Max Beebohm, 1908 |
Ese narrador conoció a Enoch Soames a finales del siglo XIX, en el Café Royal de Oxford. Supo entonces que era autor de un libro. Y pronto publicaría otro. «Mis poemas», precisó Soames, que no había pensado en darle título. Dudaba si era realmente necesario. «Si un libro es bueno…», empezó a formular, agitando el cigarrillo. «Por supuesto, llevará mi nombre en la tapa», aclaró.
Cuando al fin los poemas se publicaron, el narrador, que si no amigo se había hecho buen conocido de Enoch, tuvo la «vaga sospecha» de que eran buenos. Al buscar las críticas en los diarios, sin embargo, estas se dividían en dos clases, aquellas que decían muy poco, y las que no decían nada. En la siguiente ocasión que se cruzó con Soames, solo fue capaz de decirle, con cierta torpeza, que esperaba que el libro se vendiera bien. «Me miró sobre su vaso de ajenjo y me preguntó si había comprado un ejemplar. Su editor le dijo que había vendido tres», escribe el narrador. Para restar gravedad a la cifra, que a primera vista parecía exigua, Soames señaló que él no era un comerciante, sino un poeta. Los poetas no jugaban a los números. En ese extremo, el narrador se mostró de acuerdo, y coincidieron en que los artistas que dan al mundo cosas verdaderamente nuevas y grandes están condenados a una larga espera, antes de que se les reconozca su mérito. «El acto mismo de esperar es la recompensa del poeta», afirmó Soames.
Hubo un tercer libro. Nadie habló de él. El narrador tuvo la intención de comprarlo, pero se olvidó. Cuando vio a Soames, tuvo la sensación de que era un ser afantasmado, que sin embargo creía en la grandeza de su obra, aunque nadie hablase de ella. El fracaso, cuando era un fracaso total, llano y sin barniz, siempre tenía alguna dignidad, en su teoría. Y, de cualquier modo, «el hombre que no ha perdido su vanidad», y ese era el caso de Soames, «no fracasa totalmente».

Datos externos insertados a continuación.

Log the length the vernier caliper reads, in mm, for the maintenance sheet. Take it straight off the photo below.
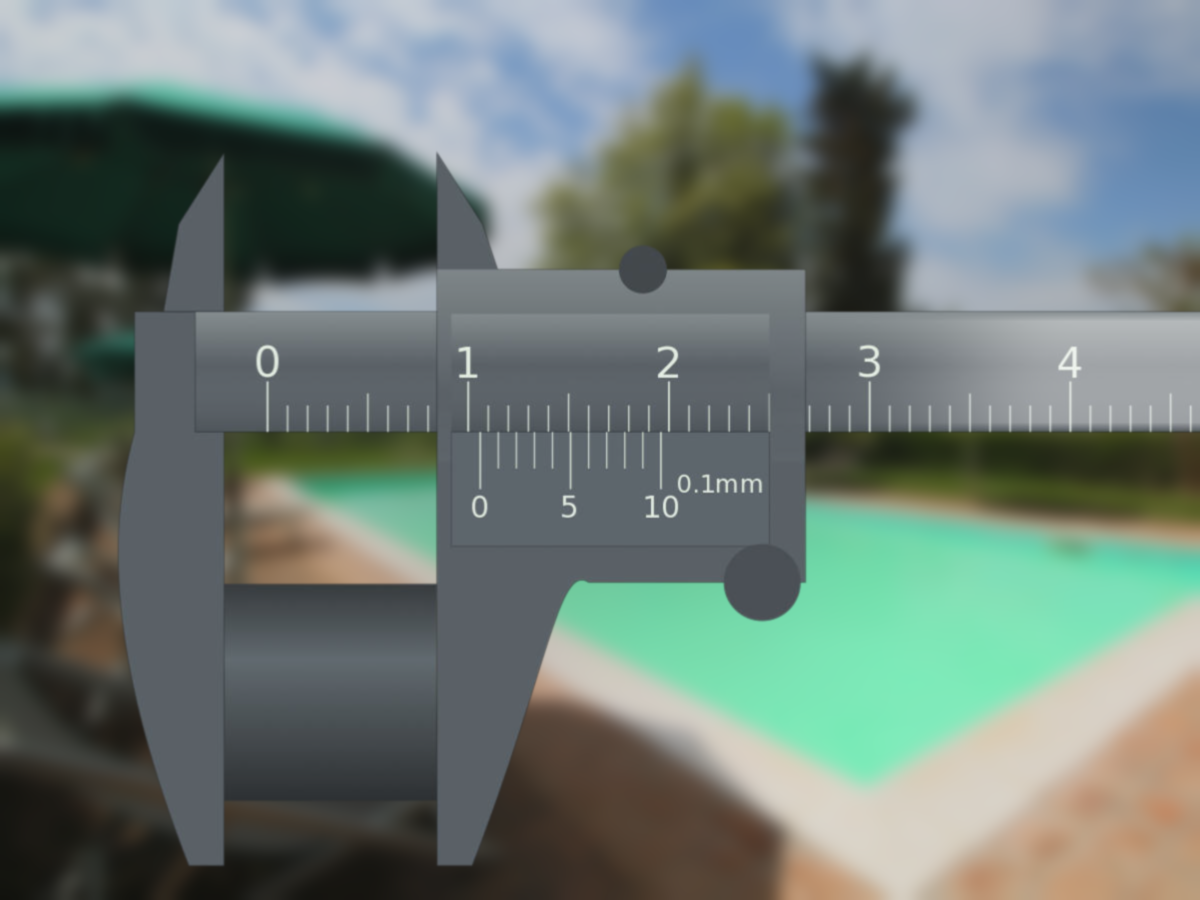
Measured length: 10.6 mm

Pero entonces, llegó la primera semana de junio de 1897. Ese día el narrador acudió a almorzar al restaurante Vingtième. Al entrar, encontró dos mesas ocupadas. En una había un hombre alto, vulgar, mefistofélico, que ya se había encontrado antes en el Café Royal, y en la otra, Soames. Se sentó junto a él. Hablaron del fracaso, de la posteridad. En ese contexto, Soames se preguntó qué sería de él dentro de cien años. Sin duda, estaría muerto. Pero. «¡Si entonces pudiera volver a la vida por unas pocas horas e ir a la sala de lectura del Museo Británico y leer! O mejor aún: si pudiera proyectarme, en este momento, a ese porvenir, a esa sala de lectura, esta misma tarde. Por eso me vendería al diablo, en cuerpo y alma. Piense en las páginas y páginas del catálogo: SOAMES, ENOCH, infinitamente, infinitas ediciones, comentarios, prolegómenos, biografías…».

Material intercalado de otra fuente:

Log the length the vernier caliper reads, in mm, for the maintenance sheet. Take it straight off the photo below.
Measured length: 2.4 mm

En ese instante en que Soames soñaba con leer su nombre en las enciclopedias y libros del futuro, alcanzando al fin la posteridad, el hombre misterioso que permanecía en la otra mesa del restaurante pidió permiso para meter cuchara. «Soy el Diablo», se presentó. Fue al grano. ¿Soames quería encontrarse en la sala de lectura del Museo Británico, tal como estará en el atardecer del 3 de junio de 1997? ¿Quería encontrarse en esa sala, junto a las puertas giratorias, en este mismo momento, y quedarse allí hasta que cerrasen? «Parfaitement. Yo lo proyecto, ¡paf!», aseguró el diablo. Soames aceptó. Dispondría de cinco horas para viajar al futuro, comprobar si las enciclopedias del futuro hablarán de él, y regresar, para rendir cuentas de su cuerpo y su alma. «Entonces vendré a recogerlo, Mr. Soames, y me lo llevaré a casa», dijo el Diablo, refiriéndose familiarmente al infierno.

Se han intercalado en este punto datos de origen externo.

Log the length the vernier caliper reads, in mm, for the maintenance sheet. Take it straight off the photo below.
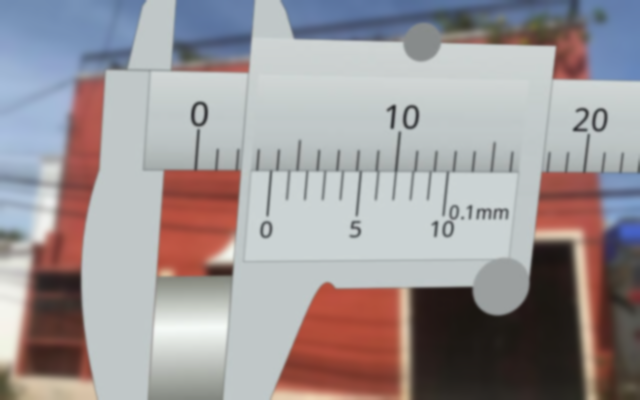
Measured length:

El narrador nada pudo hacer por disuadir a Soames de hacer aquel viaje. Lo hizo. A su regreso, Enoch le contó al narrador que consultó el Diccionario biográfico y algunas enciclopedias. Preguntó cuál era el mejor libro moderno sobre la literatura de fines del siglo XIX. Se lo trajeron. «Mi nombre no figuraba en el índice…». Al poco, apareció el Diablo. «Deploro —dijo implacablemente— disolver esta amena reunión, pero…».